In other cases, what feels like an overpowering urge to smoke may be fueled by temporary factors such as stress, fatigue or environmental cues like an old smoking spot.

Rather than trying to help people quit through willpower alone, mindfulness retrains the brain to be aware of and overcome the habitual behavior that leads to a relapse.

Kelly Bodoh is one of the mindfulness program’s success stories. Bodoh, a substance abuse counselor herself, had been smoking for more than a decade before taking a course Davis led while in Madison, Wisconsin, in 2010.

“I remember distinctly smoking a couple of cigarettes one afternoon during my freshman year in college, and asking myself, ‘What am I doing?’ and throwing them away. I ended up buying a second pack later that day. Soon I was smoking two to three packs a day,” Bodoh said.
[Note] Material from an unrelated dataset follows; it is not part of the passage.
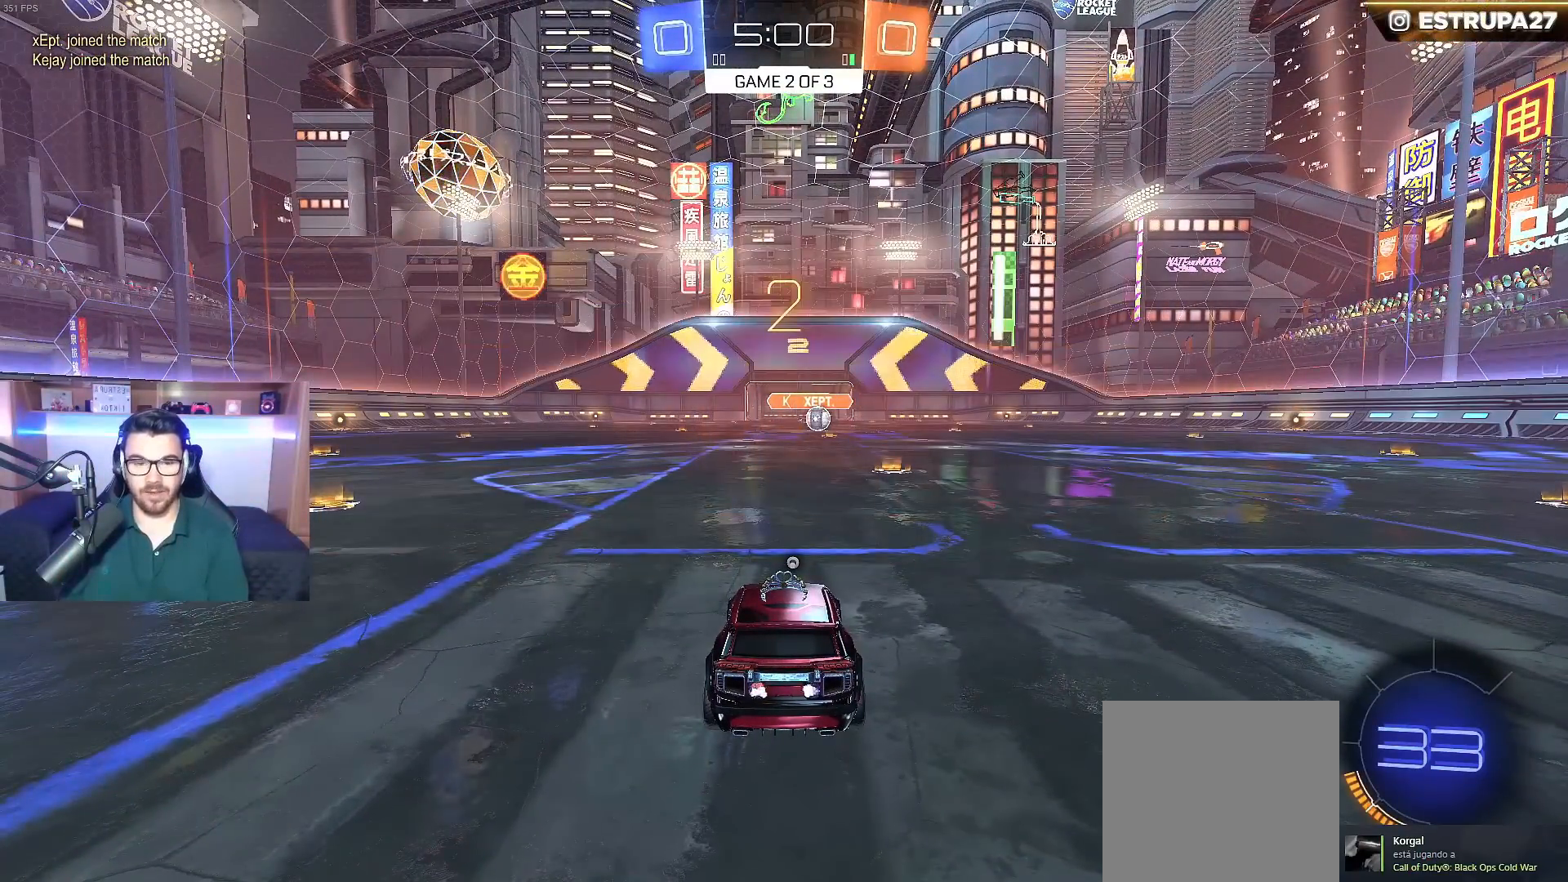
{"dt_ms": 500, "buttons": ["B", "R2"], "left_stick": "center", "right_stick": "center", "events": [[33, "left_stick", "center"], [133, "L3", "up"]]}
When she signed up, Bodoh did not have a lot of faith in the program. Bodoh had not gone a day without smoking since she started and believed that she would be a lifetime smoker.

“As a smoker the cigarette becomes your go-to, your best friend,” Bodoh said. “You imbue it with all these powers over your life. I don’t think they had ever seen anyone as panicked as I was. I was a mess.”

Bodoh said the mindfulness-based approach allowed her to see how her emotional responses to her habit were keeping her addicted. This response included both the psychological power tobacco had over Bodoh, as well as her own feelings of inferiority that she felt from being unable to quit. “I loved the program. It was so affirming to have somewhere where you were accepted and understood,” she said.

Bodoh, who hasn’t picked up a cigarette since her quit date, said she felt a life-altering sense of confidence and reward after being able to give up smoking.

“Quitting means so much more than being able to breathe a little easier–it’s being able to successfully conquer my greatest fear. I have courage in my relationships and my abilities that I didn’t have before,” she said.

Today, Bodoh runs a smoking cessation program at Mertier Hospital in Wisconsin. She said that one of her greatest sources of satisfaction is in helping other people overcome the same barriers that she did.

“My patients know there’s no sense of judgment or any of these things when they come to me because I get it,” she said.

Davis expects to start patient recruitment at the DCI later this year. The full program will include the intense, seven-week course as well as a “lighter” version that focuses on medication with minimal therapy, Davis said. Once this pilot version is completed, Davis hopes to offer the smoking cessation program to the Duke Medical Center, and eventually, the surrounding communities.

In the meantime, if you want to quit, or know someone who does, visit the Duke Tobacco Cessation Resources website (http://www.hr.duke.edu/benefits/wellness/tobaccofree/) or call the North Carolina Quitline at 1-800-QUIT-NOW (http://quitlinenc.com/).

Making the Decision to Quit

If you smoke, quitting tobacco is likely the best decision you can make for your health. A variety of treatments are available to help you with this task. Talk with your health-care provider about the best option (or options) for you. The answer may depend on your personal case, preferences and other factors. These options include:

  • Nicotine Replacement Therapy (NRT): Products such as gum, patches, or inhalers that contain nicotine, the main addictive substance in tobacco. Treatment plans for NRT gradually reduce the amount of nicotine your body receives over time.
  • Medications: The FDA has approved two medications, Zyban and Chantix, that can also reduce a person’s urge to smoke. Both of these medications are prescription-only.
  • Support groups: Organizations such as Nicotine Anonymous, allow people to meet in person or online to help reduce their tobacco addictions.
  • Counseling: Talking with a trained therapist can help smokers learn more about their habits and improve their motivations for smoking.
  • Clinical trials: Organizations such as the Duke Center for Smoking Cessation allow smokers to participate in cutting-edge research on new techniques to help people quit.